What needs to be done: Examine each line of the data. Copy the line if it includes the word "ALIAKBAR".

Provided records:
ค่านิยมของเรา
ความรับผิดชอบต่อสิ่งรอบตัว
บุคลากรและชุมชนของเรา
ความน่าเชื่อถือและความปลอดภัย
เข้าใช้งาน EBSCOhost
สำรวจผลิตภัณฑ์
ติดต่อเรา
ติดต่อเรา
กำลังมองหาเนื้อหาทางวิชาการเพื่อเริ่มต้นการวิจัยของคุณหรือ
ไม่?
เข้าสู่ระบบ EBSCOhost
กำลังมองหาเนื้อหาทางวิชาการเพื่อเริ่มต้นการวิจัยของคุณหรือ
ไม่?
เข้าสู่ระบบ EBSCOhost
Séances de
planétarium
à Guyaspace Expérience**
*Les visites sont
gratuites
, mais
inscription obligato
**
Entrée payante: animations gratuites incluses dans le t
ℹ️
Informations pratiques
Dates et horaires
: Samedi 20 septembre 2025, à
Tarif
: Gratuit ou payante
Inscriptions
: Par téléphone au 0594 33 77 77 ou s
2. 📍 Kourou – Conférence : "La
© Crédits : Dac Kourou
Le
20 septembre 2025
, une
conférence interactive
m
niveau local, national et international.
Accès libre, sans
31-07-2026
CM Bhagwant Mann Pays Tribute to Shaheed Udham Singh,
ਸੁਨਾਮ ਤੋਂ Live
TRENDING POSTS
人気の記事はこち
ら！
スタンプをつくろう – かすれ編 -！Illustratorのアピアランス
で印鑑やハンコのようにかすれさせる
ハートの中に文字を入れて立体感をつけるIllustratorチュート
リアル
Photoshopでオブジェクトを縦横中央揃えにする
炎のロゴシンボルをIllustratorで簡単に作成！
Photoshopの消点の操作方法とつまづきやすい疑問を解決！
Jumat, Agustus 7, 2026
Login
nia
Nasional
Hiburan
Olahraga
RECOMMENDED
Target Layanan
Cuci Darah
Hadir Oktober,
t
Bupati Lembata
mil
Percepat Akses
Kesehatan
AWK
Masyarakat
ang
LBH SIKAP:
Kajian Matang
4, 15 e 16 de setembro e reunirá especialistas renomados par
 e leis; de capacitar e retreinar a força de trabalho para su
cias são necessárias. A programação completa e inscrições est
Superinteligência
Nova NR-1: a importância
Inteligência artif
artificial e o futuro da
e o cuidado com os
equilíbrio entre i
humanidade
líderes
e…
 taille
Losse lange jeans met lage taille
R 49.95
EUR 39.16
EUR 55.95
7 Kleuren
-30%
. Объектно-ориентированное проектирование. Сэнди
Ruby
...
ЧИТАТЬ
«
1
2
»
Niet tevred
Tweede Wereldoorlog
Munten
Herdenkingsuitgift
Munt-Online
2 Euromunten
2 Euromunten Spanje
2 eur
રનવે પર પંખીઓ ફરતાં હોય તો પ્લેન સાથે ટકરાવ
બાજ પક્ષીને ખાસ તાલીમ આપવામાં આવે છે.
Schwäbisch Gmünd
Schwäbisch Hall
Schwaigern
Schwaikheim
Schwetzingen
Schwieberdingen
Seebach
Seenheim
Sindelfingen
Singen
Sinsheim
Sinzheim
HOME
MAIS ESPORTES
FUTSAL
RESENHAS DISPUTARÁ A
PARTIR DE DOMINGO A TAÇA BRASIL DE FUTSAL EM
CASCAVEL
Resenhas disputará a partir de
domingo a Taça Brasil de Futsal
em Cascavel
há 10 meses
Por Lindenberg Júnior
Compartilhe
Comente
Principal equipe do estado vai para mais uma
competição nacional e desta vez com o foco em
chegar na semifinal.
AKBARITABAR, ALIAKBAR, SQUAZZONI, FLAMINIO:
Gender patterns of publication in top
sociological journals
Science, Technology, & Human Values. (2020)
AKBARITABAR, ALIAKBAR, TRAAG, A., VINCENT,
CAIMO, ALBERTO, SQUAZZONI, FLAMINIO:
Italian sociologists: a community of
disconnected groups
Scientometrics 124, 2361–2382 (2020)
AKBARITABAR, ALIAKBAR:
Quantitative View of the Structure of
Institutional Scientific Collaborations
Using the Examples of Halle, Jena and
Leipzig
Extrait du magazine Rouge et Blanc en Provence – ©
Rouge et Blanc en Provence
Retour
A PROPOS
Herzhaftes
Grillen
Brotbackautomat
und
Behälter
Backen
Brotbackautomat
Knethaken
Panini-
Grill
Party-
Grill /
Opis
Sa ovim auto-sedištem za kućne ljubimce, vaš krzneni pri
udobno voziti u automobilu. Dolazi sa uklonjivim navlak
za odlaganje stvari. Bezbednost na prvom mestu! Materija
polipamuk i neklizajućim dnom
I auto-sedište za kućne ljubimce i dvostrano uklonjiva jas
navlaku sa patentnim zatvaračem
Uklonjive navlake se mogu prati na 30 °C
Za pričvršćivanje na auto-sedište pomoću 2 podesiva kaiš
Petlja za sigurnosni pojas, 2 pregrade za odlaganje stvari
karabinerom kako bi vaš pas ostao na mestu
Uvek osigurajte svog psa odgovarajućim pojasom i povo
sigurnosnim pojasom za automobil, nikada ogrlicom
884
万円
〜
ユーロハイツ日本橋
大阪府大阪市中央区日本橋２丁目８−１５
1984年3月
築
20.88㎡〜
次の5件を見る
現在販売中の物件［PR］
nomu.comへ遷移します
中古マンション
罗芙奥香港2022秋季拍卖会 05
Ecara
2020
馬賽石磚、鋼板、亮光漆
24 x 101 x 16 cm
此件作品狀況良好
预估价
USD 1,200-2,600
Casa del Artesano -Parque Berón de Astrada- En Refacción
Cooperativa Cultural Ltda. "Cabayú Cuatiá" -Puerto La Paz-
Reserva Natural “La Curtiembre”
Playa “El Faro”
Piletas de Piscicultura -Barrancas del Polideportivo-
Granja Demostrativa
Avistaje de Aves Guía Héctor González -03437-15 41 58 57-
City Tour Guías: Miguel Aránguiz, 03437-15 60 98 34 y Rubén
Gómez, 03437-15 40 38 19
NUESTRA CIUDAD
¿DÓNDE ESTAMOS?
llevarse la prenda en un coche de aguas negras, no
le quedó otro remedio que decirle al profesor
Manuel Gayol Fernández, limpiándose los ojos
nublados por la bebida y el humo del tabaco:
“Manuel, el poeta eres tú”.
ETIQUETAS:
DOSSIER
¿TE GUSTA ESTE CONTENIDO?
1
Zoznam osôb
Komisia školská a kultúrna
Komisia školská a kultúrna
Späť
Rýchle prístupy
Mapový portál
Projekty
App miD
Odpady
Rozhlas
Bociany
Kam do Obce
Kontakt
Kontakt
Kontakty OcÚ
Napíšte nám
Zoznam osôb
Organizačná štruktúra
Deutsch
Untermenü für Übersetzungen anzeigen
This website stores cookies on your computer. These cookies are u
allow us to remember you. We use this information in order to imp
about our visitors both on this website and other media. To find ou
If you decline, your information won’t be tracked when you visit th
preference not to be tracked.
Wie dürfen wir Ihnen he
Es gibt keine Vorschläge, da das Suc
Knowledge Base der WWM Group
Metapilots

Answer:
AKBARITABAR, ALIAKBAR, SQUAZZONI, FLAMINIO:
AKBARITABAR, ALIAKBAR, TRAAG, A., VINCENT,
AKBARITABAR, ALIAKBAR:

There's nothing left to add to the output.